Not strictly Growthbook-related question, but is r...
# announcements
s
Not strictly Growthbook-related question, but is required sample size calculation for Bayesian experiment the same as that for Frequentist-approach experiments? We user a third-party tool to calculate the required sample size since the native growthbook calculation is somewhat lacking, but we need to make sure that we doing it right
f
Frequentist sample size calculators are usually a good estimate for planning purposes. Bayesian doesn't have fixed sample sizes, so you may reach significance earlier or later than the calculator says, depending on how the test performs.
m
The approach we use is to estimate the test duration by looking at how much time is needed before the risk of choosing the winner group (set at a given uplift) is below a certain threshold. We normally set this to 0.25% risk to align with what GrowthBook is using. Generally the approach has given a good approximation for our use cases! We use an internal tool for Bayesian testing though - not aware of any online resources to do so.
s
We use standard sample size calculators for estimating experiment duration, but most of them use frequentist approach so we aren’t sure this estimation agrees with Bayesian A/B testing. This is the one we usually use https://www.evanmiller.org/ab-testing/sample-size.html
m
Those required sample sizes serve different purposes. In frequentist approach you start with presumable effect size, then choose statistical significance and statistical power levels, then compute sample size. An interpretation is following "for effect size equal or greater to your chosen value, you would pick 'best' group with probability related to your chosen statistical significance and power levels". (I might be wrong here, but I think it's something like that). So, if you want these guarantees on your probability to pick best group, you should run your experiment at least as long as your calculated sample size. Bayesian approach typically operates differently. It works with data from a single experiment. Given your current data, it estimates probability distributions of your metrics and related values. For example, probability that metric in one group is "greater" than in other P(conversion_b > conversion_a | data ). There could be different conditions to stop an experiment, but let's assume that experiment is stopped when this probability reaches certain level, say P(conv_b > conv_a | data ) >= 0.95. If your current probability is lower P(conv_b > conv_a | data ) = 0.7 then you can simulate how much additional data you need to reach the required level. If you do not have data at all, you can run these simulations using prior distributions. So, this is not a required sample size, but rather an estimate of how much data you need to reach your stopping criteria.

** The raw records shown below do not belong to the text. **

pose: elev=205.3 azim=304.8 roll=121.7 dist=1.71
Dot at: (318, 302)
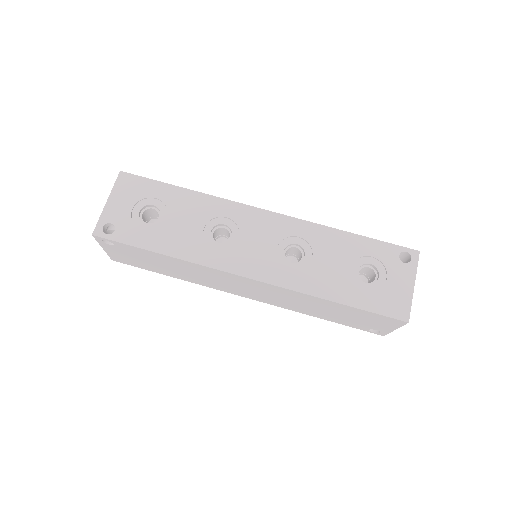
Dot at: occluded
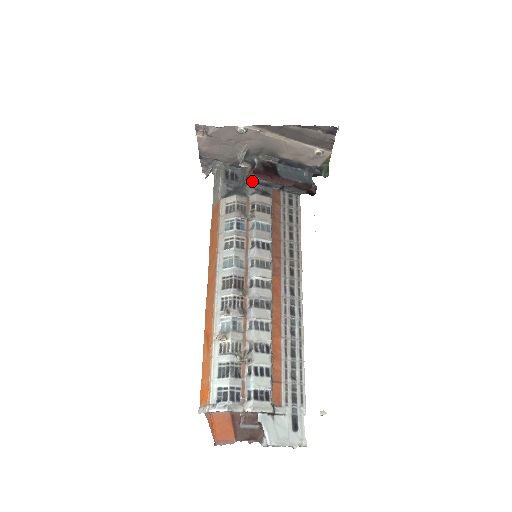
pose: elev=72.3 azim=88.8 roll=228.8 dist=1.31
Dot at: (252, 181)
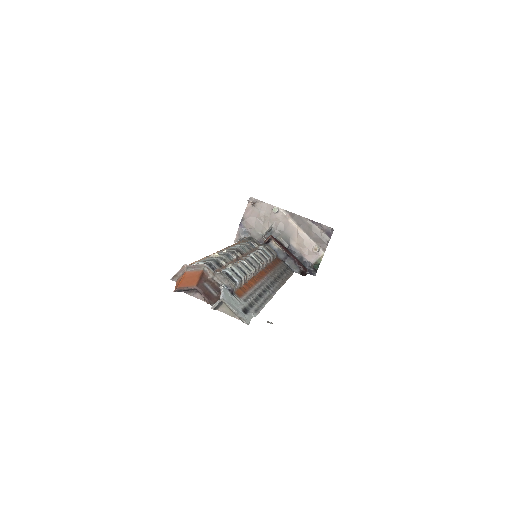
Dot at: (267, 244)
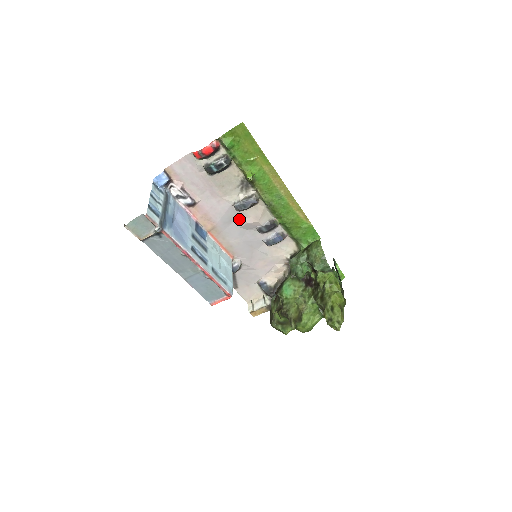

A plot with example of such simulations is attached. Blue line is fact given current data, red lines are simulations. To estimate additional amount of data necessary to reach required level of certainty it is possible to find this amount for each simulation (for each red line find N, where red line crosses horizontal dash line). A distribution of these values provides an estimate for additional experiment duration (see a histogram).
In principle, for a bayesian approach it should be possible to produce a sample size estimate similar to frequentist approach. It's interpretation could be "how much data do we need to guess best group correctly with chosen probability if effect size is greater or larger than some chosen value and a specific stopping condition is empoyed?". But I have not done it, and can't point to any reference where it is done.